Boston Celtics guard Reggie Lewis was cleared to resume his basketball career after doctors discounted an earlier diagnosis of a possibly life-threatening heart ailment. Doctors say Lewis suffers from a neural condition that can be treated with medication.

 

Two months later, Lewis collapsed at an off-season practice at Brandeis University and died at the age of 27.

 

We often look into the mirror to ask, “What if I could go back? What could I tell my younger self? How could I guide me through stages and events in my life differently?” Or, we look at childhood as an escape…a world oversimplified, naïve, pediatric, scheduled, ordered.

 

I realized I should look at this the other way around: how can my childhood, my view on life, my hopes and dreams, reenergize me to be a better father, a better husband, a better person?

 

 

And so the time capsule continued to convey messages in a series of letters to my future self:

 

“Favorite Superhero in my time”: Superman

 

It’s shifted to Batman, but a strong choice nonetheless.

 

My hobby: Politics

My future: Chief Rabbi and lawyer of the state of Israel

 

My family’s hobbies:

 

My father’s are going shopping at either BJs or Spags, making corny jokes, and acting like a very little kid. My sister doesn’t have any hobbies or interests now because she has a well organized social life and relationship. My mother’s hobbies are just being nice, helping others, and just being happy.

 

The letters go on and on. Much of the language of my messages to my future self revolve around peace, love, and harmony, reading very much like a personal prayer at a Bar Mitzvah. So…what would we think if we read our Bar or Bat Mitzvah speech? Would we find it trivial and over-simplistic? Or would we gravitate to its positivity, to the message of change and to the aspirations of a maturing young adult?

 

Our story, every story, has a beginning.
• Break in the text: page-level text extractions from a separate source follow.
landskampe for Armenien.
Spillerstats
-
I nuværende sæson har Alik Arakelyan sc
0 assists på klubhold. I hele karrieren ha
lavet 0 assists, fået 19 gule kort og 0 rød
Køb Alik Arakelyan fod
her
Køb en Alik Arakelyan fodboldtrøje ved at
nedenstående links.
As the animated film, “Inside out” envisioned, the core memories from our childhood power different aspects of our personality.
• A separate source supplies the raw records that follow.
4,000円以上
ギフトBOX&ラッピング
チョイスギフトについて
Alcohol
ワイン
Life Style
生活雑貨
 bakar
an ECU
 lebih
When we dismiss the frustations of our youth, when we dread turning back to our teenage self, we may inadvertently block the thoughts and dreams that make up our core self.  We may be swift to dismiss or shove it all aside as being over idealistic, but I believe that kids have it right. While each of us may not have a physical time capsule, we all have windows into our childhood.

 

So when you do revert (we all do), when you step back in your relationships with old family and friends, when old grudges take center stage, take that step back as an opportunity to delve into your youth once again. What would it mean to thank God at night for your 3 closest friends rather than the 30th like from a friend on Facebook? What would it mean to sing loudly without inhibition because no one’s taught you yet that doing so would be embarrassing? What would it mean to take the stigma out of the word “juvenile” to appreciate the teachings that our childhood brings to the table?

 

 

 

Look back at your earliest aspirations. Transform that innocence, that hope into action; reaffirm who you want to be. And if we look back only to see pain and frustration, take the struggles of our youth as a guide through the pain that tomorrow may bring.

 

Every story has a beginning. It grabs our attention and brings the reader in. As we give thanks to all of the gifts in our lives over this holiday week, it seems most important to appreciate our own narrative. We look to other stories to inspire, when sometimes, we have to turn our own story on its head. In knowing ourselves, embracing our opening pages as much as the latest chapters, we allow a rich narrative to take shape.